Nothing that matters comes easy
Sometimes what really matters never comes at all
It just leaves you feeling empty
Leaves you with nothing at all

Song writing is an intensely personal experience, and there are as many different types of writing processes as there are artists. I can only give you my approach, which will no doubt be radically different from Helen's, for example.

With me, generally, it begins with the chorus. Some people grab a title and go with it, others get a theme and start to write from first line of first verse right to the end, but I get a chorus. It is not something I look for, but usually some sort of catch phrase will grab my attention, and then *bam* I have the whole thing in my head - the first two lines of the chorus, complete with harmonies, chords and other musical arrangements. I don't even have to write it down in case I forget, so vivid is the moment. Eventually I will write it down, and attempt to create a full blown song. Let's take a look at the second song I ever wrote, to see the process.

In this case, I had the idea that "nothing that matters is easy", like the idea "the course of true love never did run smooth". A sudden burst of insight sparked the idea that sometimes what really matters just doesn't come, for whatever reason, and that's just the way it is. So I had the basis for a song. I had been listening to a bunch of Springsteen at the time, so there was no doubt in my mind that this would be a guitar/harmonica song. I fleshed out the chorus, and then needed to work out the verses.

Quite often, I just write down the chorus and never progress further - I have many finished choruses lying around without a song attached to them. Here I decided to play on the theme of a marriage breaking down. It is important to realize that my songs are not auto-biographical, but they are plausible. I like to think of them as a path another John may have taken, somewhat akin to a collapse of the wavepoint function of John in the Many Worlds Interpretation around a different plausibility ("Hereafter, in a better world than this, I shall desire more love and knowledge of you"?)

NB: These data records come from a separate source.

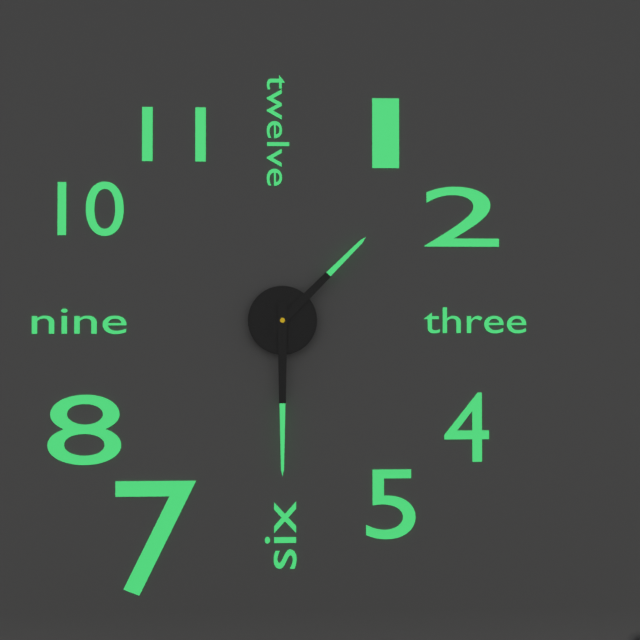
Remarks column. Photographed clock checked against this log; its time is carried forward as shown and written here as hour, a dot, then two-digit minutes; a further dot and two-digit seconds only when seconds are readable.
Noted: 1.30
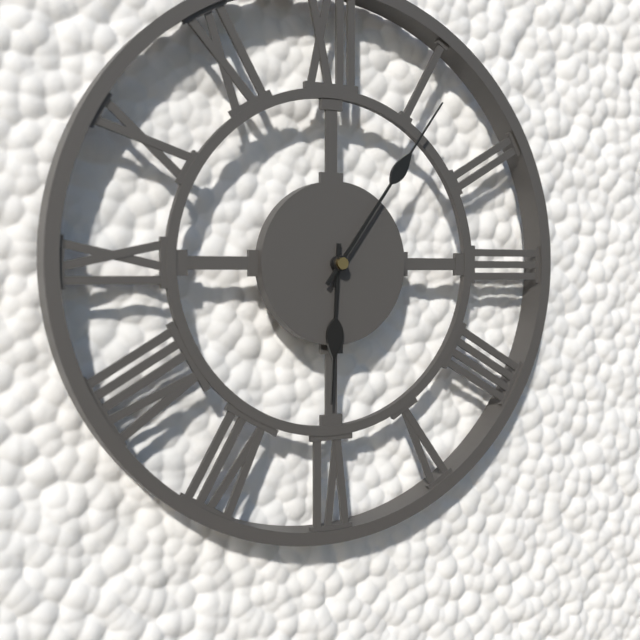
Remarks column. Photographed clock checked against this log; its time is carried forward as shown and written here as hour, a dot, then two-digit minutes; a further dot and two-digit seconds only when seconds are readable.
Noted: 6.06
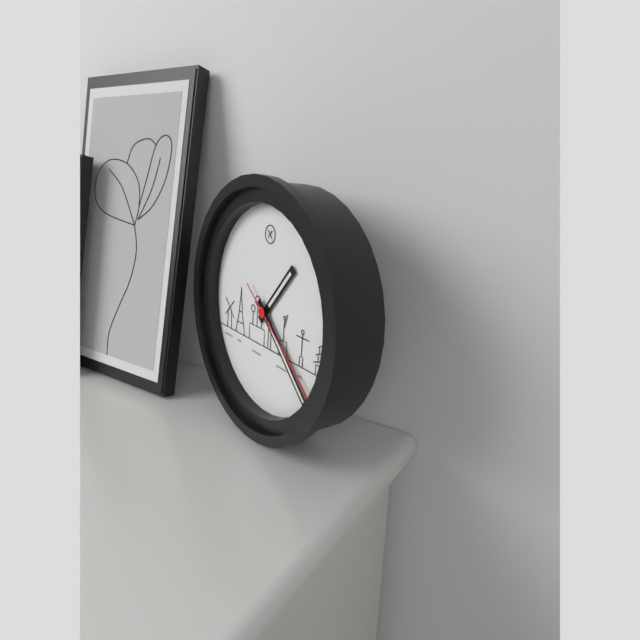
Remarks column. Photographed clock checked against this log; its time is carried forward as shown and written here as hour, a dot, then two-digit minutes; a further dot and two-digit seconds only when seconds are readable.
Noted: 1.22.21
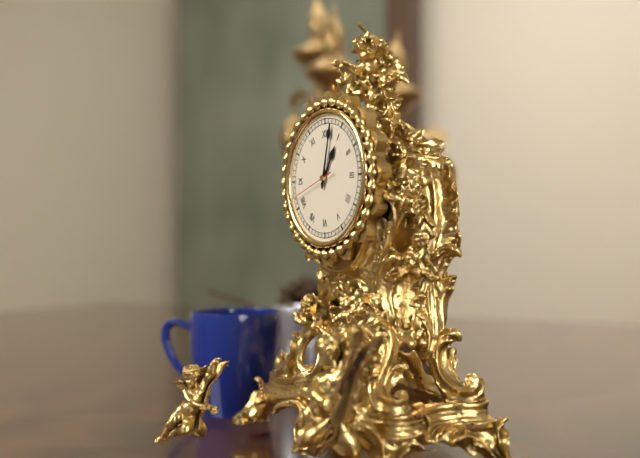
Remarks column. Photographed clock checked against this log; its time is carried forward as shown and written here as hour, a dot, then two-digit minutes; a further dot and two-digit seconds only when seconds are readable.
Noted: 1.02
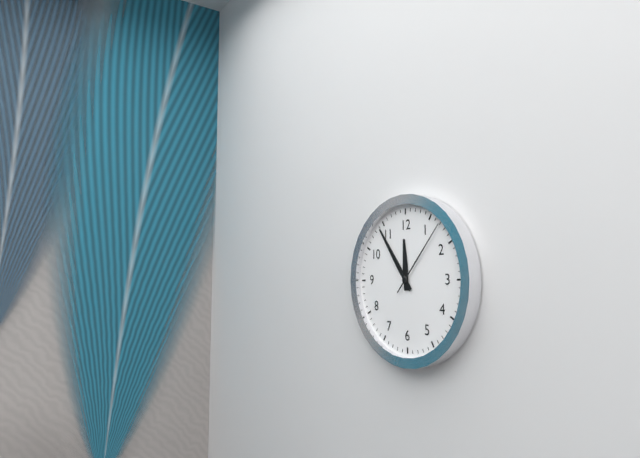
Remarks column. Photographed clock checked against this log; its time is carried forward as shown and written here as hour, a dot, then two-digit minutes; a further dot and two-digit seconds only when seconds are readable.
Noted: 11.54.07
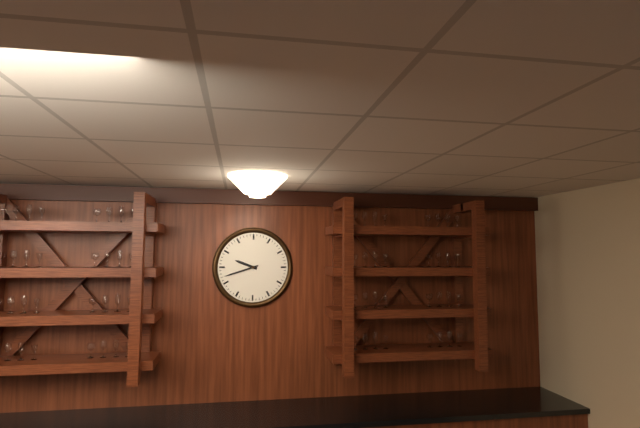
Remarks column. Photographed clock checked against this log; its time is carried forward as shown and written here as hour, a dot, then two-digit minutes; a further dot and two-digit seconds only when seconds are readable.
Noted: 9.42
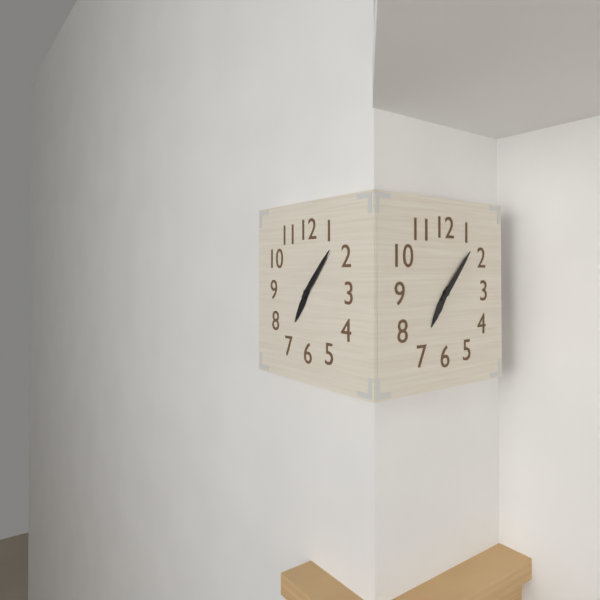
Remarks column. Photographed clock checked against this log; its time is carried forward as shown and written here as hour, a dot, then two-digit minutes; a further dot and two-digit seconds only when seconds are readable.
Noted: 7.07
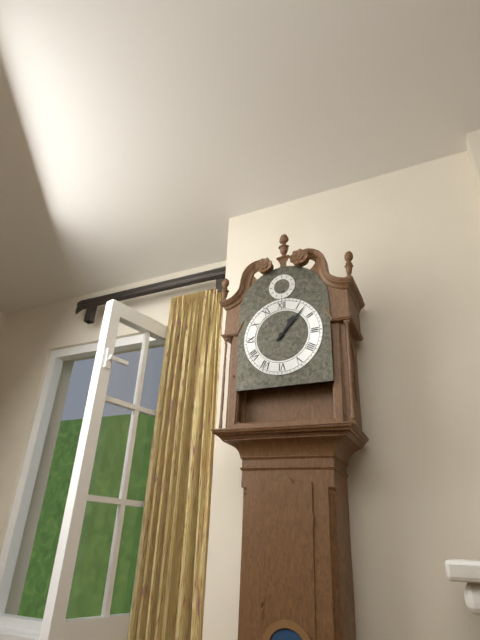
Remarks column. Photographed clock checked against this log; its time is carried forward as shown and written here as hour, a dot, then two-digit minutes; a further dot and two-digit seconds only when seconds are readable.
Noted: 1.07
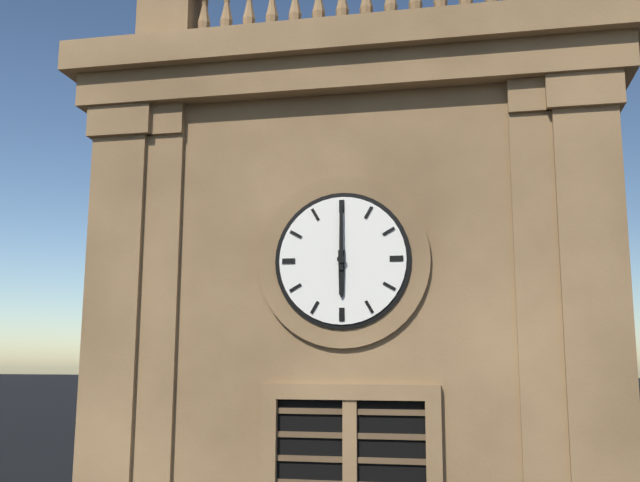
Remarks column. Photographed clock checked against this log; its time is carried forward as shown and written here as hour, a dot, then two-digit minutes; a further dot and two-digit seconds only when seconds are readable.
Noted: 6.00
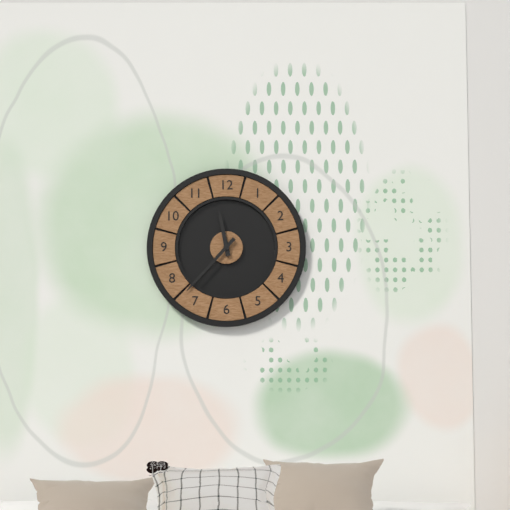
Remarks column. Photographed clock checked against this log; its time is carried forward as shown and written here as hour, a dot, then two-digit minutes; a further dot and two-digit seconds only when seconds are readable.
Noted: 11.37
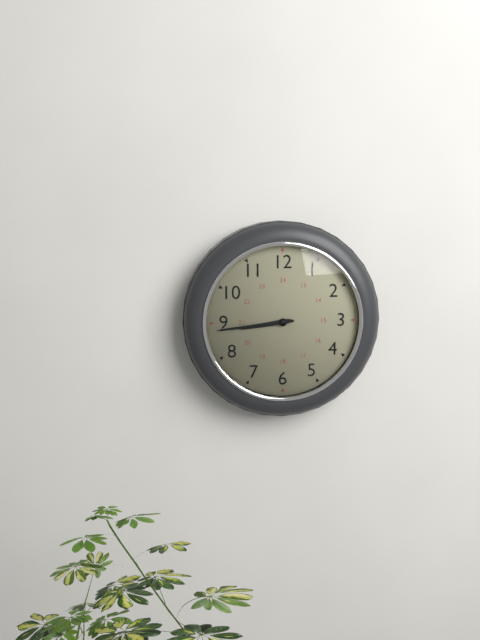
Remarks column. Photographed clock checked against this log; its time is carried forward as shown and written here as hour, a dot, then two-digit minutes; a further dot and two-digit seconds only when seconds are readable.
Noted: 8.44
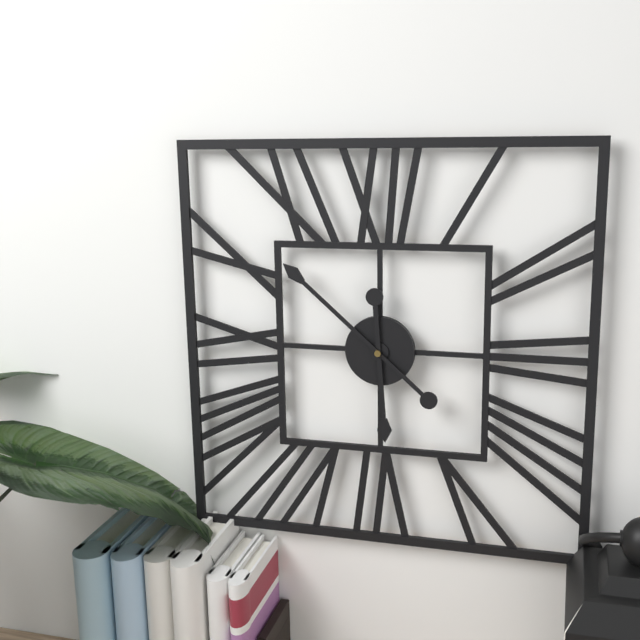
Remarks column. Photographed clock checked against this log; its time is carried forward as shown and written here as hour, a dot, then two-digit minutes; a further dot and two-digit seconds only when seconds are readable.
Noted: 5.52
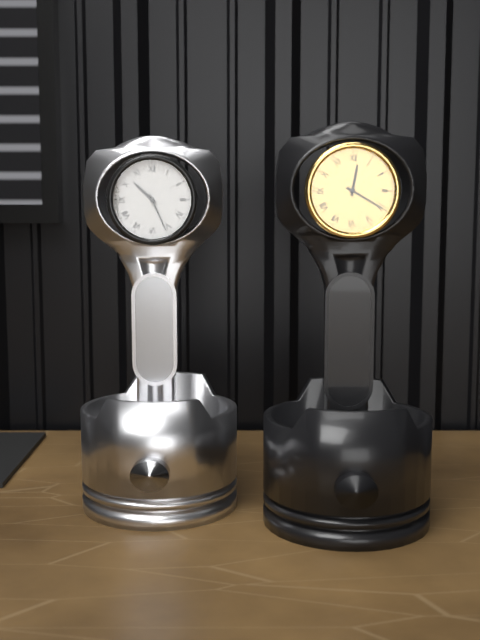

Here, the verse starts vague, as I am not sure yet what I am writing about. I finally manage to firm it up into that familiar sordid story of another woman. Here, the man is so world weary that he can't even bring himself to care anymore. When does the need to leave finally overcome the inclination to stay?

If I was to release this song to a publisher, I would have to work on it a bit. There are three long verses. These each could be chopped in half to give six short verses. Since six is too many for a song, we should cut it down to four. The writing needs to be taughter so we can tell the same story in 2/3 of the words. Perhaps some development can happen - not much actually happens in this story. The author spends 150 words basically hinting he is probably leaving. An excellent model might be Glenn Frey's "Tequila Sunrise", which shows great economy in plot advancement. The chorus has lines of unequal length, which makes sense when one realizes it was written in the idea of a ragged, Springsteen-ish monotonic mumble, but not so good if you want a universal appeal.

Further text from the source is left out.